Dynamic Correlation Clustering in Sublinear Update Time
Vincent Cohen-Addad, Silvio Lattanzi, Andreas Maggiori, Nikos Parotsidis
TL;DR
The paper tackles dynamic correlation clustering in node streams, where nodes can be adversarially added and randomly deleted. It introduces a sublinear-time, constant-factor approximation built on an agreement-based framework with sampling and a Notify-based dynamic apparatus, achieving $O(\mathrm{polylog}\, n)$ amortized updates. The authors prove correctness and runtime guarantees and validate the approach with experiments on real-world graphs, showing robust performance across varying densities. This work lays a foundation for scalable clustering in evolving networks and opens questions on extending sublinear guarantees to more adversarial settings and further amortization improvements.
Abstract
We study the classic problem of correlation clustering in dynamic node streams.

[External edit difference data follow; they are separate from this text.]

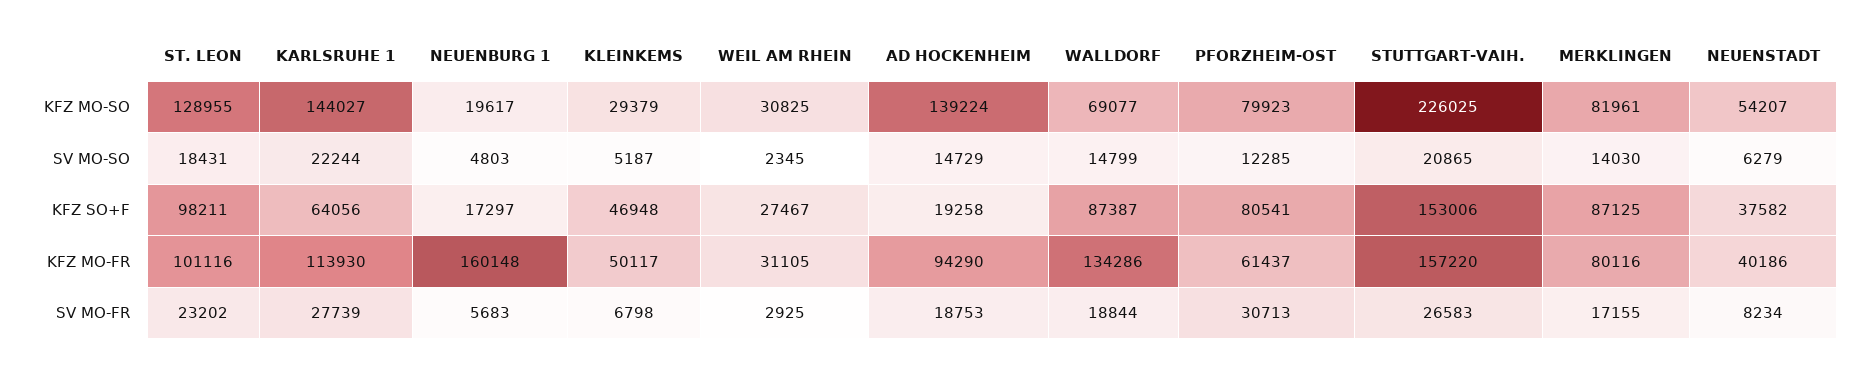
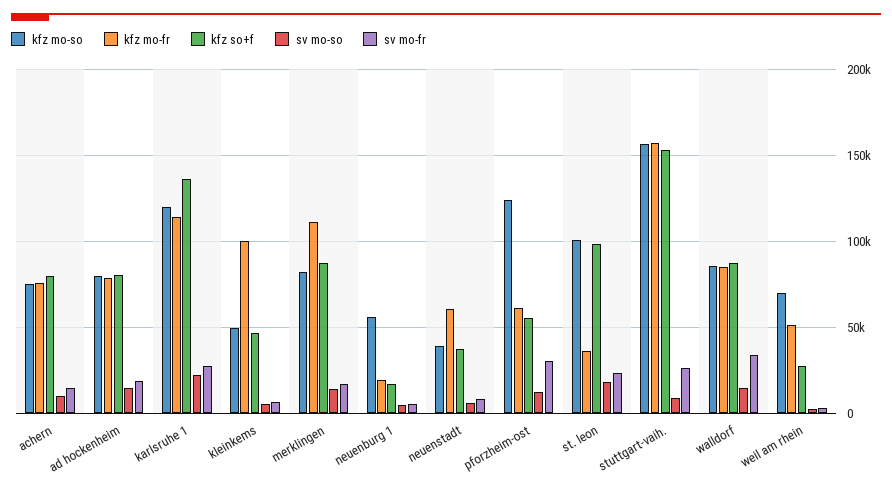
  {
    "KFZ MO-SO": {
-     "ST. LEON": 128955,
+     "ST. LEON": 100000,
-     "KARLSRUHE 1": 144027,
+     "KARLSRUHE 1": 120000,
-     "NEUENBURG 1": 19617,
+     "NEUENBURG 1": 55000,
-     "KLEINKEMS": 29379,
+     "KLEINKEMS": 50000,
-     "WEIL AM RHEIN": 30825,
+     "WEIL AM RHEIN": 70000,
-     "AD HOCKENHEIM": 139224,
+     "AD HOCKENHEIM": 80000,
-     "WALLDORF": 69077,
+     "WALLDORF": 85000,
-     "PFORZHEIM-OST": 79923,
+     "PFORZHEIM-OST": 125000,
-     "STUTTGART-VAIH.": 226025,
+     "STUTTGART-VAIH.": 155000,
      "MERKLINGEN": 81961,
-     "NEUENSTADT": 54207
+     "NEUENSTADT": 40000,
+     "achern": 75000
    },
    "SV MO-SO": {
      "ST. LEON": 18431,
      "KARLSRUHE 1": 22244,
      "NEUENBURG 1": 4803,
      "KLEINKEMS": 5187,
      "WEIL AM RHEIN": 2345,
      "AD HOCKENHEIM": 14729,
      "WALLDORF": 14799,
      "PFORZHEIM-OST": 12285,
-     "STUTTGART-VAIH.": 20865,
+     "STUTTGART-VAIH.": 10000,
      "MERKLINGEN": 14030,
-     "NEUENSTADT": 6279
+     "NEUENSTADT": 6279,
+     "achern": 10000
    },
    "KFZ SO+F": {
      "ST. LEON": 98211,
-     "KARLSRUHE 1": 64056,
+     "KARLSRUHE 1": 135000,
      "NEUENBURG 1": 17297,
      "KLEINKEMS": 46948,
      "WEIL AM RHEIN": 27467,
-     "AD HOCKENHEIM": 19258,
+     "AD HOCKENHEIM": 80000,
      "WALLDORF": 87387,
-     "PFORZHEIM-OST": 80541,
+     "PFORZHEIM-OST": 55000,
      "STUTTGART-VAIH.": 153006,
      "MERKLINGEN": 87125,
-     "NEUENSTADT": 37582
+     "NEUENSTADT": 37582,
+     "achern": 80000
    },
    "KFZ MO-FR": {
-     "ST. LEON": 101116,
+     "ST. LEON": 35000,
      "KARLSRUHE 1": 113930,
-     "NEUENBURG 1": 160148,
+     "NEUENBURG 1": 20000,
-     "KLEINKEMS": 50117,
+     "KLEINKEMS": 100000,
-     "WEIL AM RHEIN": 31105,
+     "WEIL AM RHEIN": 50000,
-     "AD HOCKENHEIM": 94290,
+     "AD HOCKENHEIM": 80000,
-     "WALLDORF": 134286,
+     "WALLDORF": 85000,
      "PFORZHEIM-OST": 61437,
      "STUTTGART-VAIH.": 157220,
-     "MERKLINGEN": 80116,
+     "MERKLINGEN": 110000,
-     "NEUENSTADT": 40186
+     "NEUENSTADT": 60000,
+     "achern": 75000
    },
    "SV MO-FR": {
      "ST. LEON": 23202,
      "KARLSRUHE 1": 27739,
      "NEUENBURG 1": 5683,
      "KLEINKEMS": 6798,
      "WEIL AM RHEIN": 2925,
      "AD HOCKENHEIM": 18753,
-     "WALLDORF": 18844,
+     "WALLDORF": 35000,
      "PFORZHEIM-OST": 30713,
      "STUTTGART-VAIH.": 26583,
      "MERKLINGEN": 17155,
-     "NEUENSTADT": 8234
+     "NEUENSTADT": 8234,
+     "achern": 15000
    }
  }

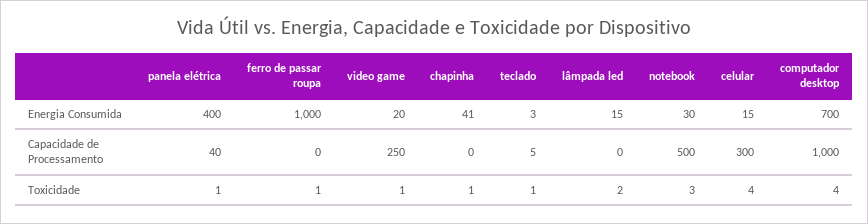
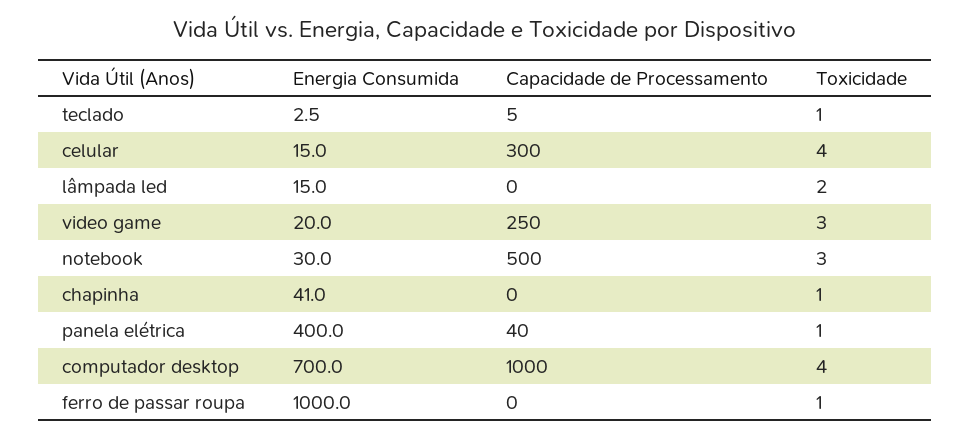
  {
    "panela elétrica": {
      "Energia Consumida": 400,
      "Capacidade de Processamento": 40,
      "Toxicidade": 1
    },
    "ferro de passar roupa": {
      "Energia Consumida": 1000,
      "Capacidade de Processamento": 0,
      "Toxicidade": 1
    },
    "video game": {
      "Energia Consumida": 20,
      "Capacidade de Processamento": 250,
-     "Toxicidade": 1
+     "Toxicidade": 3
    },
    "chapinha": {
      "Energia Consumida": 41,
      "Capacidade de Processamento": 0,
      "Toxicidade": 1
    },
    "teclado": {
      "Energia Consumida": 2.5,
      "Capacidade de Processamento": 5,
      "Toxicidade": 1
    },
    "lâmpada led": {
      "Energia Consumida": 15,
      "Capacidade de Processamento": 0,
      "Toxicidade": 2
    },
    "notebook": {
      "Energia Consumida": 30,
      "Capacidade de Processamento": 500,
      "Toxicidade": 3
    },
    "celular": {
      "Energia Consumida": 15,
      "Capacidade de Processamento": 300,
      "Toxicidade": 4
    },
    "computador desktop": {
      "Energia Consumida": 700,
      "Capacidade de Processamento": 1000,
      "Toxicidade": 4
    }
  }

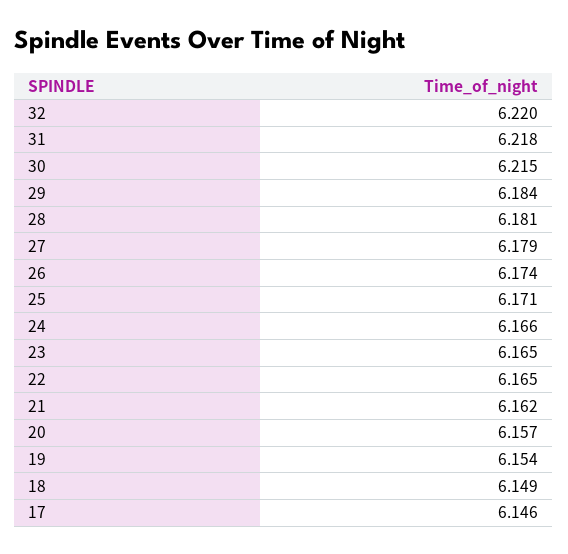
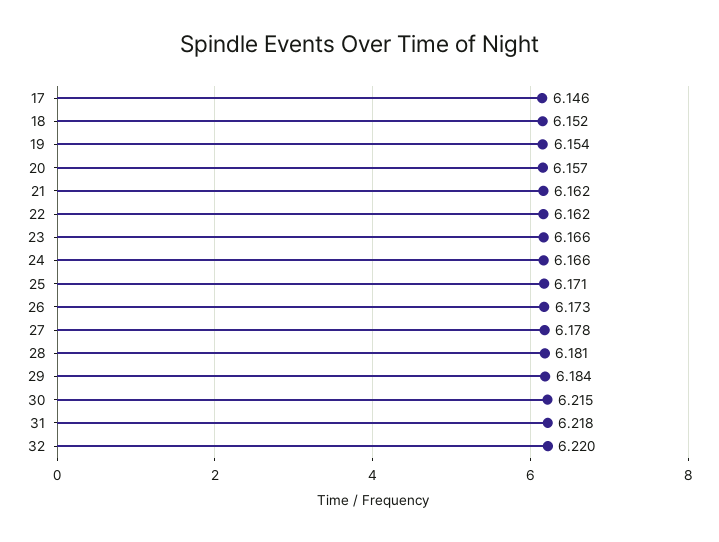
  {
    "32": 6.22,
    "31": 6.218,
    "30": 6.215,
    "29": 6.184,
    "28": 6.181,
-   "27": 6.179,
+   "27": 6.178,
-   "26": 6.174,
+   "26": 6.173,
    "25": 6.171,
    "24": 6.166,
-   "23": 6.165,
+   "23": 6.166,
-   "22": 6.165,
+   "22": 6.162,
    "21": 6.162,
    "20": 6.157,
    "19": 6.154,
-   "18": 6.149,
+   "18": 6.152,
    "17": 6.146
  }

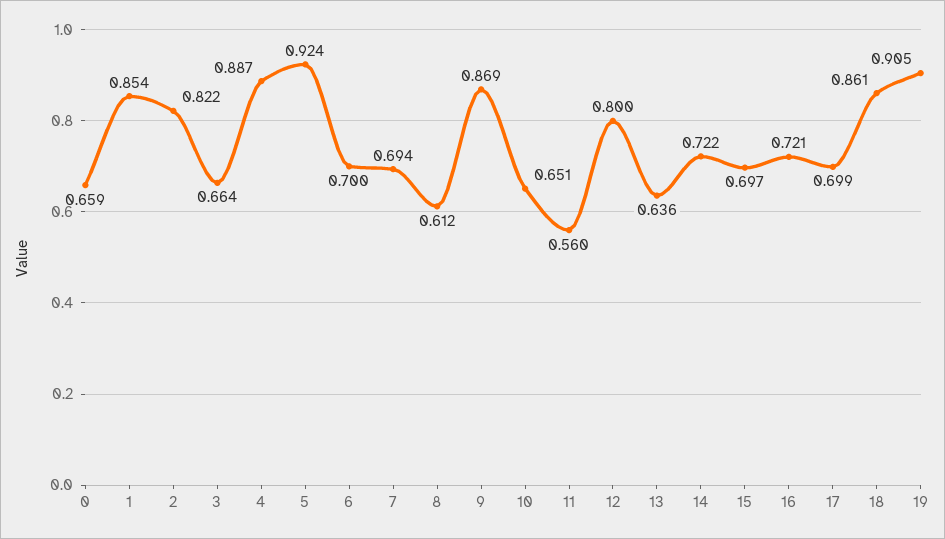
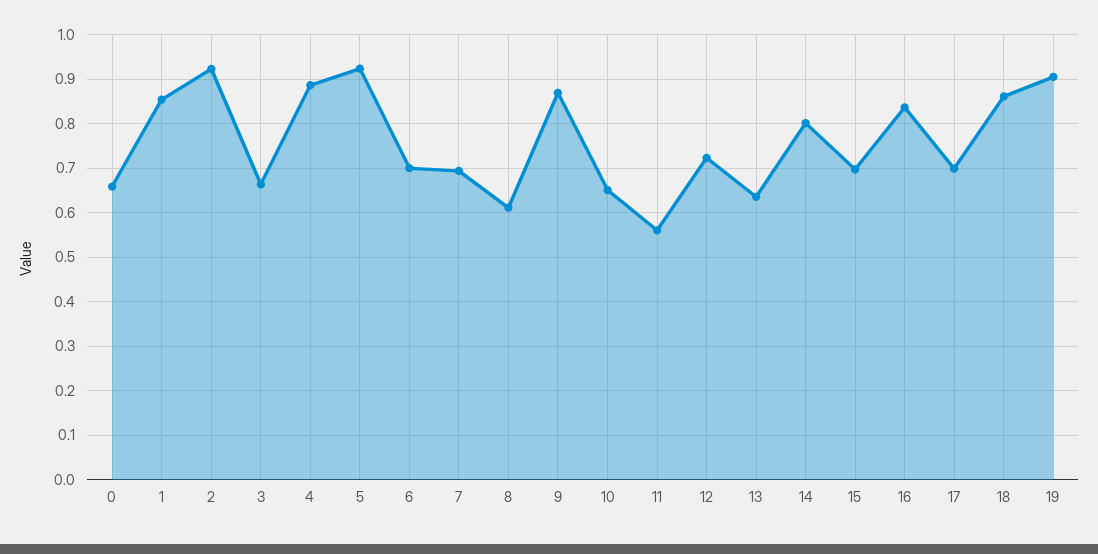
  {
    "0": 0.659,
    "1": 0.854,
-   "2": 0.822,
+   "2": 0.92,
    "3": 0.664,
    "4": 0.887,
    "5": 0.924,
    "6": 0.7,
    "7": 0.694,
    "8": 0.612,
    "9": 0.869,
    "10": 0.651,
    "11": 0.56,
-   "12": 0.8,
+   "12": 0.72,
    "13": 0.636,
-   "14": 0.722,
+   "14": 0.8,
    "15": 0.697,
-   "16": 0.721,
+   "16": 0.84,
    "17": 0.699,
    "18": 0.861,
    "19": 0.905
  }

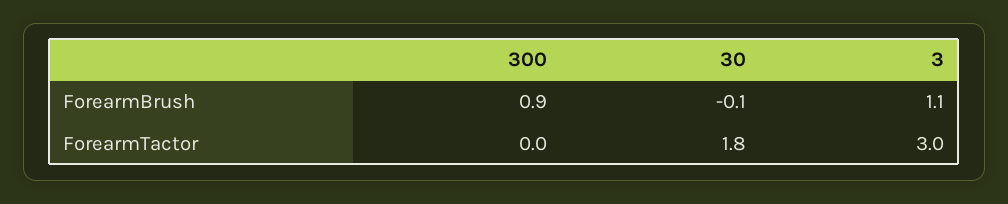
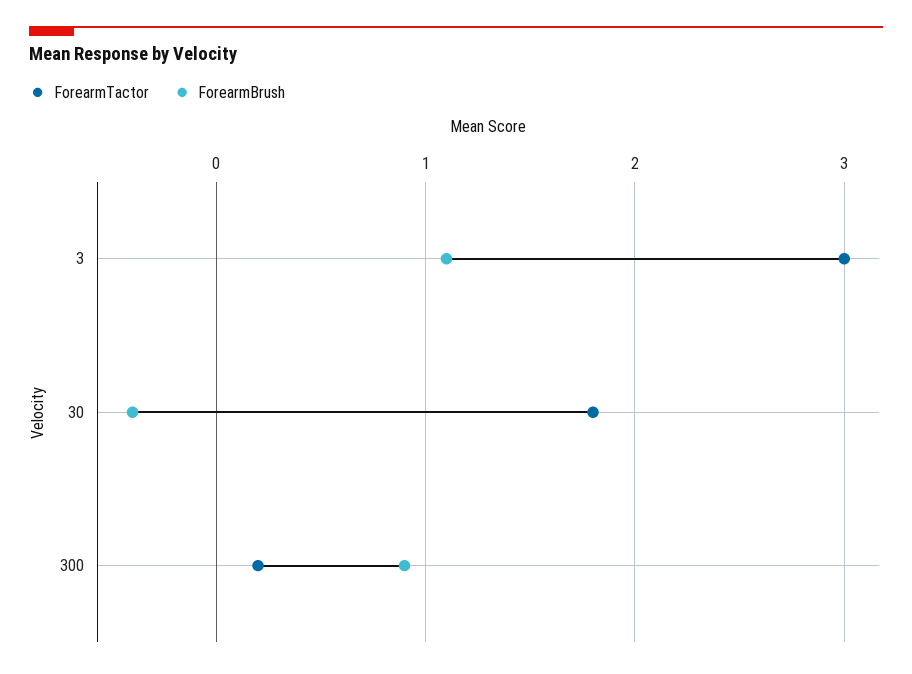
  {
    "ForearmBrush": {
      "300": 0.9,
-     "30": -0.1,
+     "30": -0.4,
      "3": 1.1
    },
    "ForearmTactor": {
-     "300": 0,
+     "300": 0.2,
      "30": 1.8,
      "3": 3
    }
  }

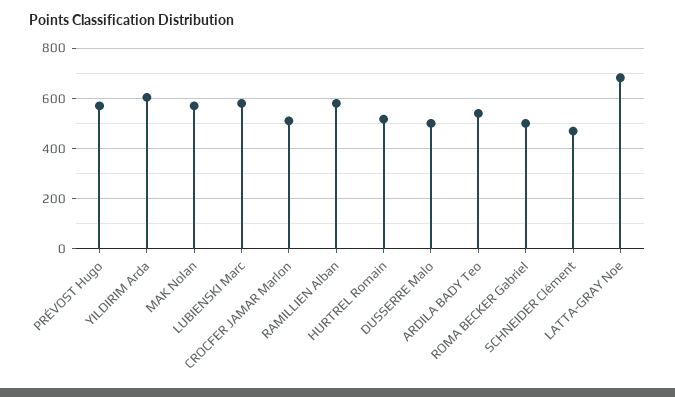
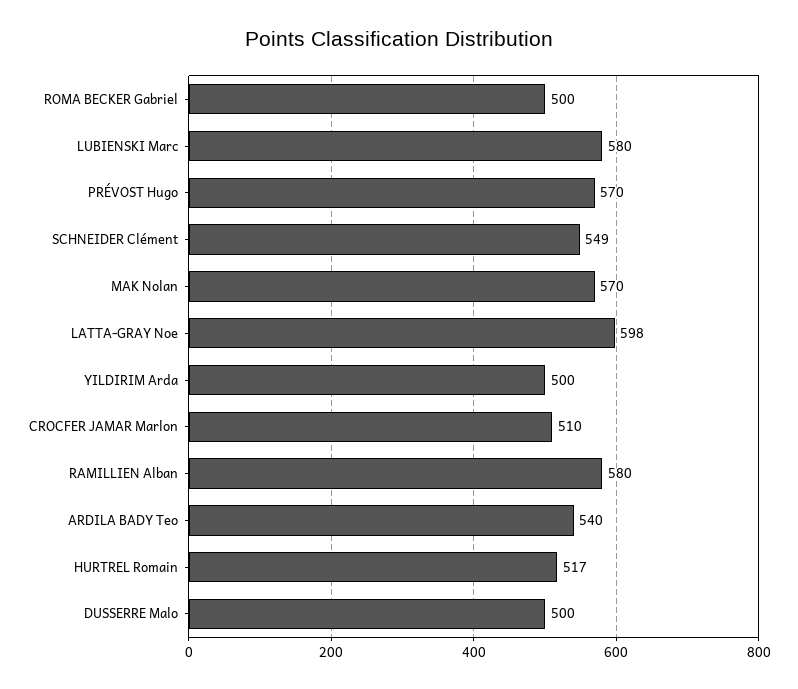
  {
    "PRÉVOST Hugo": 570,
-   "YILDIRIM Arda": 600,
+   "YILDIRIM Arda": 500,
    "MAK Nolan": 570,
    "LUBIENSKI Marc": 580,
    "CROCFER JAMAR Marlon": 510,
    "RAMILLIEN Alban": 580,
    "HURTREL Romain": 517,
    "DUSSERRE Malo": 500,
    "ARDILA BADY Teo": 540,
    "ROMA BECKER Gabriel": 500,
-   "SCHNEIDER Clément": 475,
+   "SCHNEIDER Clément": 549,
-   "LATTA-GRAY Noe": 675
+   "LATTA-GRAY Noe": 598
  }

In this setting, nodes are either added or randomly deleted over time, and each node pair is connected by a positive or negative edge. The objective is to continuously find a partition which minimizes the sum of positive edges crossing clusters and negative edges within clusters. We present an algorithm that maintains an $O(1)$-approximation with $O$(polylog $n$) amortized update time. Prior to our work, Behnezhad, Charikar, Ma, and L. Tan achieved a $5$-approximation with $O(1)$ expected update time in edge streams which translates in node streams to an $O(D)$-update time where $D$ is the maximum possible degree. Finally we complement our theoretical analysis with experiments on real world data.